The preacher seemed unimpressed.
“There are five people that are supposed to join these people here. It may be your last card. It may be what remain(s) in your bank account. If I were you, I will make that move and say ‘God, I will follow these people.’ As long as the hand of my pastor is there.”
A couple of worshippers stood up and joined the people at the pillar.
Mr. Joshua moved to the next beam, again running his fingers across its length and breadth.
“Look at this pillar, there are 30 people that can do this. That will say, ‘Tomorrow I’m giving N30,000. God bless you as you are coming out. I want to become a pillar in my family.”
At the next beam, he called for 20 people with N20,000 each.
The next one was 100 people with N10,000 each.
By now four beams at the altar have people surrounding them. But there were still other beams waiting to be held. The preacher approached one.
“I saw 80 people that were holding this pillar and their lives changed automatically. A footballer is among them, businessmen, a woman looking for a child. Are you still standing there? Why can’t you rush to this place with N5,000.”
The altar swam with people stretching to place their hands on beams.
“I saw a wedding. If your hand is not reaching the pillar, touch somebody.”
He wasn’t done yet. “If you have N1,000 here, come out, don’t be ashamed. Walk fast, don’t look at any person, kneel down at the altar.

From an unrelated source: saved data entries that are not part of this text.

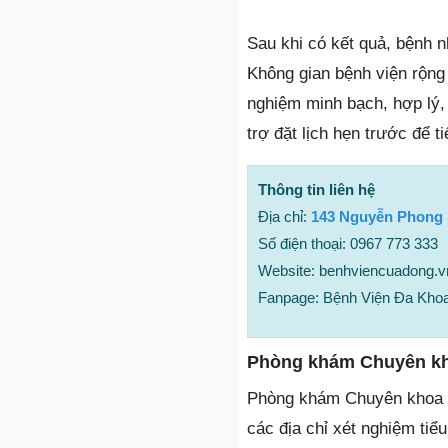
Sau khi có kết quả, bệnh n
Không gian bệnh viện rộng 
nghiệm minh bạch, hợp lý, 
trợ đặt lịch hẹn trước để ti
Thông tin liên hệ
Địa chỉ:
143 Nguyễn Phong 
Số điện thoại: 0967 773 333
Website: benhviencuadong.v
Fanpage: Bệnh Viện Đa Kho
Phòng khám Chuyên kh
Phòng khám Chuyên khoa xé
các địa chỉ xét nghiệm ti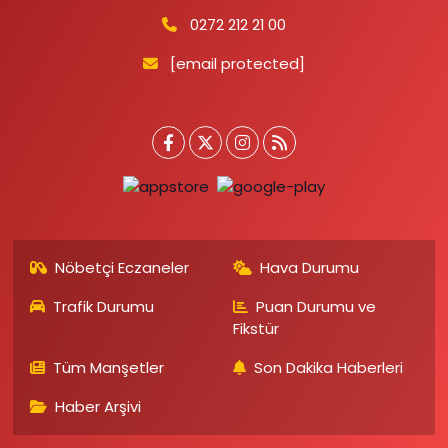
0272 212 21 00
[email protected]
Nöbetçi Eczaneler
Hava Durumu
Trafik Durumu
Puan Durumu ve
Fikstür
Tüm Manşetler
Son Dakika Haberleri
Haber Arşivi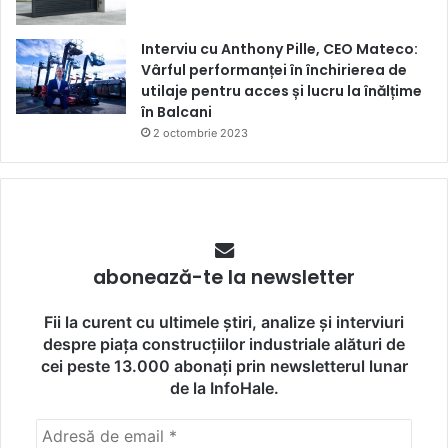
Interviu cu Anthony Pille, CEO Mateco:
Vârful performanței în închirierea de
utilaje pentru acces și lucru la înălțime
în Balcani
2 octombrie 2023
abonează-te la newsletter
Fii la curent cu ultimele știri, analize și interviuri
despre piața construcțiilor industriale alături de
cei peste 13.000 abonați prin newsletterul lunar
de la InfoHale.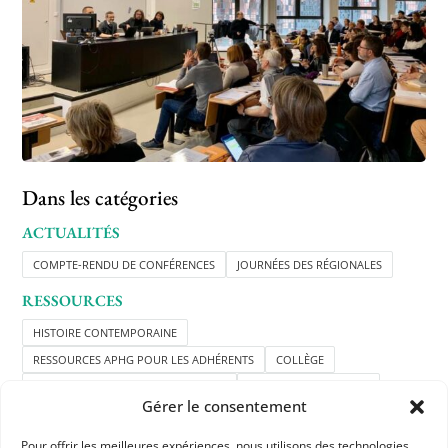
Dans les catégories
ACTUALITÉS
COMPTE-RENDU DE CONFÉRENCES
JOURNÉES DES RÉGIONALES
RESSOURCES
HISTOIRE CONTEMPORAINE
RESSOURCES APHG POUR LES ADHÉRENTS
COLLÈGE
LYCÉE GÉNÉRAL ET TECHNOLOGIQUE
LYCÉE PROFESSIONNEL
Gérer le consentement
Pour offrir les meilleures expériences, nous utilisons des technologies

Is it money for recharge card or what that you can’t come out?”
At this point, almost the entire congregation converged at the altar screaming at the top of their voices: “Go and become a pillar in your family.”
Throughout the service, there was no attempt to debunk the grave accusations against the church’s founder. Church members waved it off as a mere rumour. One said it was a way God wanted to use to advertise their church.
The preacher looked at his watch. Five hours have sped past since the service began. There was still time for one more altar call. He ordered everyone to remain standing. And he made the call: “I call this recharge card money. I do it everywhere I go. Look into your pocket, the highest denomination there, be it N5, N10, N20, N200, N1000. Bring it and drop it at my feet. I make a lot of international calls. As I use it, God will connect you internationally.”
People swam towards his direction.
The young man beside me whipped out his wallet again – the second time since the service began – and carefully scanned the contents again. The solitary N500 note was still there, along with the N20 notes.
Slowly, the young man sat on his chair and stared into space. I sat down. We began to wait for the end of the service.